▶ Work instruction A
From the Pennsylvania court opinion below, extract everything from "BEFORE: HONORABLE P." down to "of financial interests.".

IN THE COMMONWEALTH COURT OF PENNSYLVANIA


April 13, 2011

IN RE: NOMINATION PETITION OF KAREN WISSINGER APPEAL OF: RICHARD A. ZBORAN AND CHERYL A. ZBORAN

Per curiam.

Submitted: April 8, 2011

ORDER

AND NOW, this 15th day of April, 2011, it is hereby Ordered that the opinion filed April 13, 2011, in the above-captioned matter shall be designated

Opinion rather than Memorandum Opinion, and it shall be reported.

IN THE COMMONWEALTH COURT OF PENNSYLVANIA

In Re: Nomination Petition of Karen Wissinger Appeal of: Richard A. Zboran and Cheryl A. Zboran

No. 508 C.D. 2011

Submitted: March 31, 2011

BEFORE: HONORABLE P. KEVIN BROBSON, Judge HONORABLE PATRICIA A. McCULLOUGH, Judge HONORABLE ROCHELLE S. FRIEDMAN, Senior Judge

OPINION BY JUDGE McCULLOUGH

Richard A. Zboran and Cheryl A. Zboran (together, Objectors) appeal from the March 22, 2011, order of the Court of Common Pleas of Armstrong County (trial court) overruling Objectors' objections to the nomination petitions of Karen Wissinger (Candidate) and permitting Candidate leave to amend her statement of financial interests.

(Stored data entries)
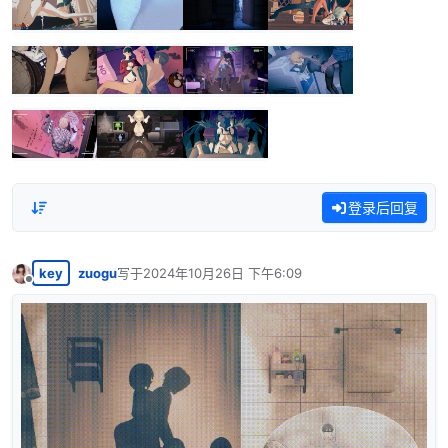
登录后回复
key
zuogu
写于
2024年10月26日 下午6:09
最后由 编辑
离线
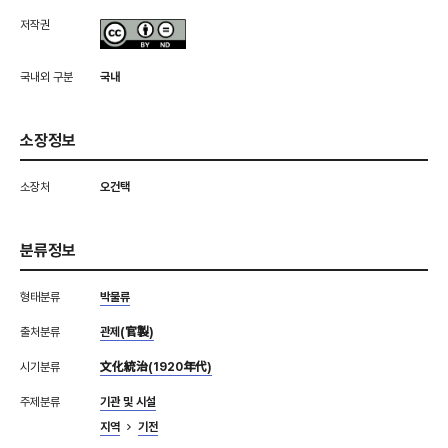
저작권
국내외 구분
국내
소장정보
소장처
오건택
분류정보
형태분류
박물류
출처분류
관제(官製)
시기분류
文化統治(1920年代)
주제분류
기관 및 시설
지역
기전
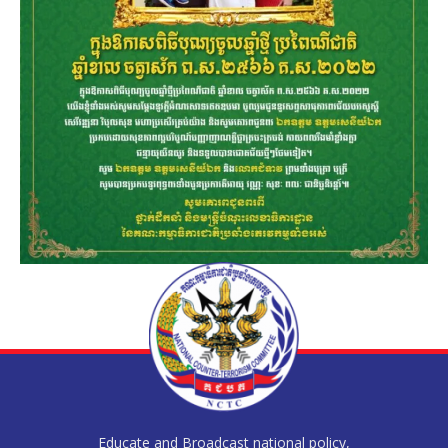
Educate and Broadcast national policy,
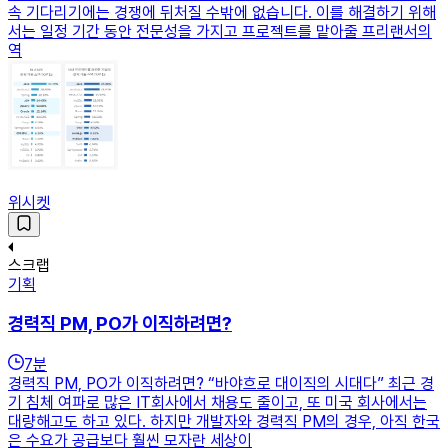
속 기다리기에는 경쟁에 뒤처질 수밖에 없습니다. 이를 해결하기 위해
서는 일정 기간 동안 전문성을 가지고 프로젝트를 맡아줄 프리랜서의
역
위시켓
스크랩
기획
경력직 PM, PO가 이직하려면?
7
분
경력직 PM, PO가 이직하려면? “바야흐로 대이직의 시대다” 최근 경
기 침체 여파로 많은 IT회사에서 채용도 줄이고, 또 미국 회사에서는
대량해고도 하고 있다. 하지만 개발자와 경력직 PM의 경우, 아직 한국
은 수요가 공급보다 훨씬 모자란 세상이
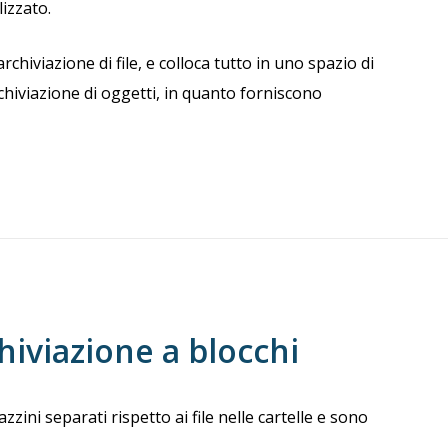
lizzato.
archiviazione di file, e colloca tutto in uno spazio di
chiviazione di oggetti, in quanto forniscono
chiviazione a blocchi
ini separati rispetto ai file nelle cartelle e sono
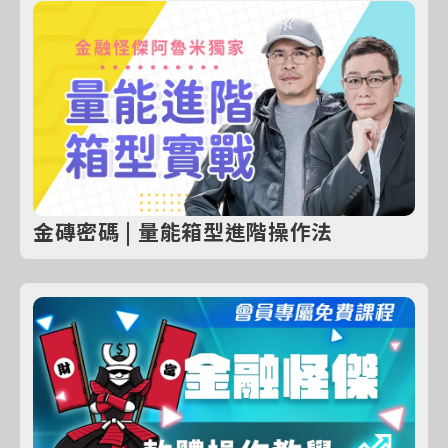
金磚密碼 | 量能箱型進階操作法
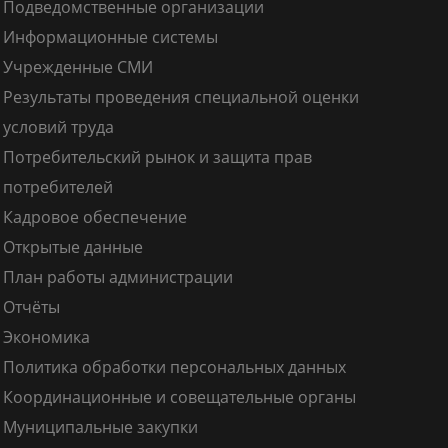
Подведомственные организации
Информационные системы
Учрежденные СМИ
Результаты проведения специальной оценки
условий труда
Потребительский рынок и защита прав
потребителей
Кадровое обеспечение
Открытые данные
План работы администрации
Отчёты
Экономика
Политика обработки персональных данных
Координационные и совещательные органы
Муниципальные закупки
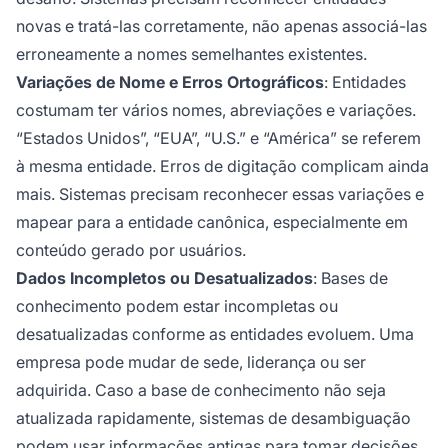
novas e tratá-las corretamente, não apenas associá-las
erroneamente a nomes semelhantes existentes.
Variações de Nome e Erros Ortográficos
: Entidades
costumam ter vários nomes, abreviações e variações.
“Estados Unidos”, “EUA”, “U.S.” e “América” se referem
à mesma entidade. Erros de digitação complicam ainda
mais. Sistemas precisam reconhecer essas variações e
mapear para a entidade canônica, especialmente em
conteúdo gerado por usuários.
Dados Incompletos ou Desatualizados
: Bases de
conhecimento podem estar incompletas ou
desatualizadas conforme as entidades evoluem. Uma
empresa pode mudar de sede, liderança ou ser
adquirida. Caso a base de conhecimento não seja
atualizada rapidamente, sistemas de desambiguação
podem usar informações antigas para tomar decisões.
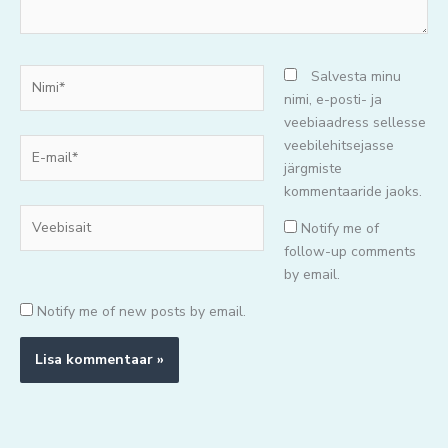
Nimi*
Salvesta minu
nimi, e-posti- ja
veebiaadress sellesse
E-
veebilehitsejasse
mail*
järgmiste
kommentaaride jaoks.
Veebisait
Notify me of
follow-up comments
by email.
Notify me of new posts by email.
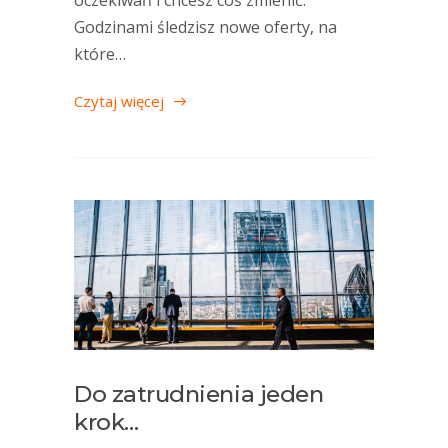
Godzinami śledzisz nowe oferty, na
które…
Czytaj więcej
Do zatrudnienia jeden
krok…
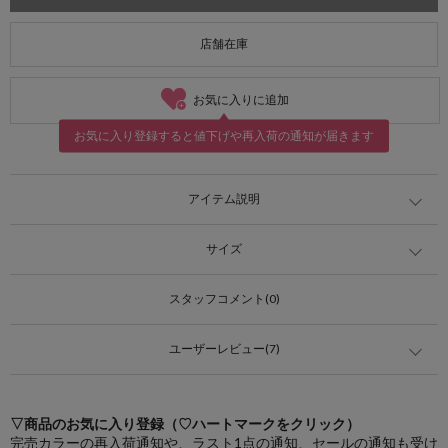
店舗在庫
お気に入りに追加
お気に入り登録すると値下げや再入荷の通知が届きます
アイテム説明
サイズ
スタッフコメント(0)
ユーザーレビュー(7)
▽商品のお気に入り登録（♡ハートマークをクリック）
完売カラーの再入荷通知や、ラスト1点の通知、セールの通知も受け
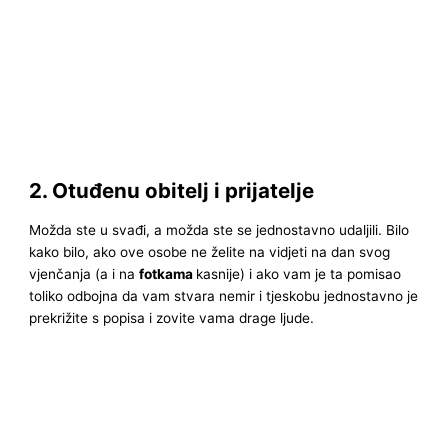
2. Otuđenu obitelj i prijatelje
Možda ste u svađi, a možda ste se jednostavno udaljili. Bilo
kako bilo, ako ove osobe ne želite na vidjeti na dan svog
vjenčanja (a i na
fotkama
kasnije) i ako vam je ta pomisao
toliko odbojna da vam stvara nemir i tjeskobu jednostavno je
prekrižite s popisa i zovite vama drage ljude.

▶ Work instruction B
Copy everything in the entries above from the line containing "novas e tratá-las" down to the end of the last entry, with both ends included. Leave the pictures out.

▶ Written answer A
BEFORE: HONORABLE P. KEVIN BROBSON, Judge HONORABLE PATRICIA A. McCULLOUGH, Judge HONORABLE ROCHELLE S. FRIEDMAN, Senior Judge

OPINION BY JUDGE McCULLOUGH

Richard A. Zboran and Cheryl A. Zboran (together, Objectors) appeal from the March 22, 2011, order of the Court of Common Pleas of Armstrong County (trial court) overruling Objectors' objections to the nomination petitions of Karen Wissinger (Candidate) and permitting Candidate leave to amend her statement of financial interests.

▶ Written answer B
novas e tratá-las corretamente, não apenas associá-las
erroneamente a nomes semelhantes existentes.
Variações de Nome e Erros Ortográficos
: Entidades
costumam ter vários nomes, abreviações e variações.
“Estados Unidos”, “EUA”, “U.S.” e “América” se referem
à mesma entidade. Erros de digitação complicam ainda
mais. Sistemas precisam reconhecer essas variações e
mapear para a entidade canônica, especialmente em
conteúdo gerado por usuários.
Dados Incompletos ou Desatualizados
: Bases de
conhecimento podem estar incompletas ou
desatualizadas conforme as entidades evoluem. Uma
empresa pode mudar de sede, liderança ou ser
adquirida. Caso a base de conhecimento não seja
atualizada rapidamente, sistemas de desambiguação
podem usar informações antigas para tomar decisões.
Nimi*
Salvesta minu
nimi, e-posti- ja
veebiaadress sellesse
E-
veebilehitsejasse
mail*
järgmiste
kommentaaride jaoks.
Veebisait
Notify me of
follow-up comments
by email.
Notify me of new posts by email.
Godzinami śledzisz nowe oferty, na
które…
Czytaj więcej
Do zatrudnienia jeden
krok…
店舗在庫
お気に入りに追加
お気に入り登録すると値下げや再入荷の通知が届きます
アイテム説明
サイズ
スタッフコメント(0)
ユーザーレビュー(7)
▽商品のお気に入り登録（♡ハートマークをクリック）
完売カラーの再入荷通知や、ラスト1点の通知、セールの通知も受け
2. Otuđenu obitelj i prijatelje
Možda ste u svađi, a možda ste se jednostavno udaljili. Bilo
kako bilo, ako ove osobe ne želite na vidjeti na dan svog
vjenčanja (a i na
fotkama
kasnije) i ako vam je ta pomisao
toliko odbojna da vam stvara nemir i tjeskobu jednostavno je
prekrižite s popisa i zovite vama drage ljude.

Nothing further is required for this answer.